Device Scale Direct Composite Functional Elastomer Printing
The Challenge
A major challenge affecting assistive technology is user comfort, especially when it comes to prosthetics, braces, and orthotics. One such example is the interface between a prosthetic socket and a user’s residual limb. Unfortunately, many current designs fail to manage shear stresses effectively which can result in skin damage, discomfort, and reduced wear life of socket liners. The lack of fully integrated and fully soft stress-tracking mechanisms at the device level continue to prove a barrier to improving comfort for users.
Soft sensors are available but current manufacturing techniques are unable to support scalable device integration. This is due to the fact that many liquid-based materials used in their fabrication require liquid syringe printing and are affected by issues like curing time and lack of support for additional layers in the construction of larger structures.
The Solution
This project will seek a solution in the form of a novel rig that employs coaxial and triaxial syringe deposition into a supportive gel bath, allowing for the fabrication of complex sensing and functional structures. This will also provide the device-level form factors required for prolonged contact with the body. It will enable customised fabrication at scale, as sensors and functionally graded materials can be printed directly with the device as a single piece.

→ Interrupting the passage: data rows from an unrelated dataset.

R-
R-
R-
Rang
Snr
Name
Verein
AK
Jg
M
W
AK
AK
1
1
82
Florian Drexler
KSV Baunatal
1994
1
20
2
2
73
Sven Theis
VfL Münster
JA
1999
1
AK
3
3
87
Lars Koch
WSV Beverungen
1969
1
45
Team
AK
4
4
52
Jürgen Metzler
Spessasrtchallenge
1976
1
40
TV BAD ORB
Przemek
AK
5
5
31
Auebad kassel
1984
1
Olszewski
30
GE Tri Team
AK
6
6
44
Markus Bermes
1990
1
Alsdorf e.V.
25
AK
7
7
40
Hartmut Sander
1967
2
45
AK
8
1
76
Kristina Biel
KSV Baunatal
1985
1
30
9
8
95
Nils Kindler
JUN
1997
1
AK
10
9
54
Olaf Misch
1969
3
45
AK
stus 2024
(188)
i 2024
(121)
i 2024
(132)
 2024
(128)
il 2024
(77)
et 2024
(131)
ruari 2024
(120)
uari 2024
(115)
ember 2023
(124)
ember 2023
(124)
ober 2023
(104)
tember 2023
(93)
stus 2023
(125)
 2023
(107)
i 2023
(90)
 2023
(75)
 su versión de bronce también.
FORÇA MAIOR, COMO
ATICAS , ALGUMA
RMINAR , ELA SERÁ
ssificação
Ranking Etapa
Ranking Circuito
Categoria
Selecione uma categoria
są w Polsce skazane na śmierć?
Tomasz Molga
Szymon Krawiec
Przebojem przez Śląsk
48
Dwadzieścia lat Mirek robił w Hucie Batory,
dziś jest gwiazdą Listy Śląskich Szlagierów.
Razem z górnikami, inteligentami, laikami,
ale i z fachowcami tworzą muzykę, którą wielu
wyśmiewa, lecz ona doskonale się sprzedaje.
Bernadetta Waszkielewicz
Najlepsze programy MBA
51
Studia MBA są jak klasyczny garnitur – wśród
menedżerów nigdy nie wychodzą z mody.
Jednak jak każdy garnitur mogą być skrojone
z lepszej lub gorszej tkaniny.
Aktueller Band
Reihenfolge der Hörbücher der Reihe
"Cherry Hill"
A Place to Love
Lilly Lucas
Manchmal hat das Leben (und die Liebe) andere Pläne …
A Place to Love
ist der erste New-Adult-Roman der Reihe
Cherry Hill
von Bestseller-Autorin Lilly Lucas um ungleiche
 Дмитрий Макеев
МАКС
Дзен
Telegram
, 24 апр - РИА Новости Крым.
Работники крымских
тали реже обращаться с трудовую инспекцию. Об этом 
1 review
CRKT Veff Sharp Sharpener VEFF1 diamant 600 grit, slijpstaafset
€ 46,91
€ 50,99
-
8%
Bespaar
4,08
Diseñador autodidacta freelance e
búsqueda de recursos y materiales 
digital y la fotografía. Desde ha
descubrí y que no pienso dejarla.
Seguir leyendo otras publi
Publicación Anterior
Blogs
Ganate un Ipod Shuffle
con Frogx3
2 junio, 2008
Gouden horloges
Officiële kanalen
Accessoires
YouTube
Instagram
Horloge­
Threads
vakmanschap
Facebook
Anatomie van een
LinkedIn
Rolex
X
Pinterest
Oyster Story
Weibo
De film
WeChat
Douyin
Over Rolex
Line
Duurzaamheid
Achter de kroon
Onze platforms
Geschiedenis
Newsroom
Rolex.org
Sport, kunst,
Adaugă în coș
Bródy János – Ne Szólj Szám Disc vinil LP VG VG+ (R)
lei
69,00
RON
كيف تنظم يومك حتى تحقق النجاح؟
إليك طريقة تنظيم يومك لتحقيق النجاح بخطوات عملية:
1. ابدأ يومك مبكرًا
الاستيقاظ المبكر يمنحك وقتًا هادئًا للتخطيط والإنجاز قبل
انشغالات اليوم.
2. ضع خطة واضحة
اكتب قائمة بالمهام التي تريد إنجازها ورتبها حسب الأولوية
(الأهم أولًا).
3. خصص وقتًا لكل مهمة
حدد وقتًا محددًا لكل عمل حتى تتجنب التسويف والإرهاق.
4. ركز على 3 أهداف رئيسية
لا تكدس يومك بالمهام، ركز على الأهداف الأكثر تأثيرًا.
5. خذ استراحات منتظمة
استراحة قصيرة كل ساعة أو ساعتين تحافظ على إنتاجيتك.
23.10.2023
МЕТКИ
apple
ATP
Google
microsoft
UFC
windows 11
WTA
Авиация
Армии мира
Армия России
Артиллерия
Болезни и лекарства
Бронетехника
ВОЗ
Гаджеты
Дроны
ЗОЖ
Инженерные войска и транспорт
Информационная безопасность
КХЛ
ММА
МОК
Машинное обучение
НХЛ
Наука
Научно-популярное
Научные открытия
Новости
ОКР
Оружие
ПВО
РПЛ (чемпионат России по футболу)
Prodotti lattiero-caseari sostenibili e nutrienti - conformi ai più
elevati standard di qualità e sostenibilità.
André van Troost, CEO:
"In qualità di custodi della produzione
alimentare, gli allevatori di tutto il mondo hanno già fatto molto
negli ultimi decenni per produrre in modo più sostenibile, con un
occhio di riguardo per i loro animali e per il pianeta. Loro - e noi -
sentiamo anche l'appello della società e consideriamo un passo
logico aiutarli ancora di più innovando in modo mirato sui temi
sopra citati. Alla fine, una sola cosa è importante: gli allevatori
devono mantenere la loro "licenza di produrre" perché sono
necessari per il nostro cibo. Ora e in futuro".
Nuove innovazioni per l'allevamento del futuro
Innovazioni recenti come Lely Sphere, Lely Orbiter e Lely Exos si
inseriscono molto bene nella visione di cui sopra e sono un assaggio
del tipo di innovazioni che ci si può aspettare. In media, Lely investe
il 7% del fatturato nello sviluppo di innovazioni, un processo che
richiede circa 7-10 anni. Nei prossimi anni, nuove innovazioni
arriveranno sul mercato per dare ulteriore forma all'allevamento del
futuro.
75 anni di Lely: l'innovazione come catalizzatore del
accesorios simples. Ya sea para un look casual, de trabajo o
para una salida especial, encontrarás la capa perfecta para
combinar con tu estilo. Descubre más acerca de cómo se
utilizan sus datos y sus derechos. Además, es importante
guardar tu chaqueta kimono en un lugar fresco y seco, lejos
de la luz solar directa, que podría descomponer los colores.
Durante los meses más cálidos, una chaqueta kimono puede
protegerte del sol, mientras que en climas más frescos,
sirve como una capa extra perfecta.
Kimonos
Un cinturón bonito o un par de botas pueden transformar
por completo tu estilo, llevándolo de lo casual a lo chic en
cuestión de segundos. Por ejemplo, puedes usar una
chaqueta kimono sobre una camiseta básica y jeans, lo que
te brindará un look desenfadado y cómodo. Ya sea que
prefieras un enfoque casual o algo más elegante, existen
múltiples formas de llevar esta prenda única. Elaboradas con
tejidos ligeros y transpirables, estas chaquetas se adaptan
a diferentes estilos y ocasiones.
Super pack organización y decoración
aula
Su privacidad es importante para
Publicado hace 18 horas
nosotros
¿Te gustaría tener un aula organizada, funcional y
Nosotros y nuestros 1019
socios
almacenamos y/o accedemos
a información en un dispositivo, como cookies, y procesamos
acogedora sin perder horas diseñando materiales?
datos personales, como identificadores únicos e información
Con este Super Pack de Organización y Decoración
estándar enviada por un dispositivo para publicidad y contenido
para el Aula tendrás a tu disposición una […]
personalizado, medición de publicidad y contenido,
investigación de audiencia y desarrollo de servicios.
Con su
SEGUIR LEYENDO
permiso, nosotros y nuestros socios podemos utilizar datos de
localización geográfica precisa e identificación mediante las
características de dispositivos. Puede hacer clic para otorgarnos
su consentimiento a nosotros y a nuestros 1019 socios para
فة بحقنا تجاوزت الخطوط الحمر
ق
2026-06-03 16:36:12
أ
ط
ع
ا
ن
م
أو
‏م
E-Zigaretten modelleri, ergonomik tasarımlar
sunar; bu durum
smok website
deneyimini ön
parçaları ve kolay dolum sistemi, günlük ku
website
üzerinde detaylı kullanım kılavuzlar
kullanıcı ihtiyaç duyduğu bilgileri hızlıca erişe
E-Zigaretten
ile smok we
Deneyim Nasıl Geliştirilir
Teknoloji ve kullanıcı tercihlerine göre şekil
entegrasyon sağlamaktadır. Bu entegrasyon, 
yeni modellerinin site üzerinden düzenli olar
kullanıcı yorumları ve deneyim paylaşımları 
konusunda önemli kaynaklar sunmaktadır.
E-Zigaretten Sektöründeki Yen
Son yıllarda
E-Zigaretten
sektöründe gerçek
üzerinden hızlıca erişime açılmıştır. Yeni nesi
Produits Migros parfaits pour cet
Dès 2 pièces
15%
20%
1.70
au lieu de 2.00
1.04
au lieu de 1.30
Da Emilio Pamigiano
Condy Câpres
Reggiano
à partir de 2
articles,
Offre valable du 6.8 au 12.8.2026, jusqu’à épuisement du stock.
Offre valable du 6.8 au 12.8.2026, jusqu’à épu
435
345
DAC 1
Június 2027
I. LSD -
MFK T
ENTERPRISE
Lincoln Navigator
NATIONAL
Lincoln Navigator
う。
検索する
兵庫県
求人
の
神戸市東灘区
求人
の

In seeking a solution to this problem, the team aims to create a framework for print parameters and printed material properties to support high-quality, multi-material sensor integration in devices. Reducing manufacturing steps in this way has the potential to enable the scalable fabrication of many innovative material technologies for human interfaces.
The project is led by Dr Ben Oldfrey, an Assistant Professor at University College London’s Global Disability Innovation Hub. The UCL-based team includes co-investigators Dr Elze Porte and Professor Mark Miodownik, as well as PhD student Christian Partik.
The project was successful in responding to the pro² network’s 2024 funding call ‘Materials for Digital Devices‘, which funded projects exploring the use of emerging materials, or novel applications of existing materials, for digital devices.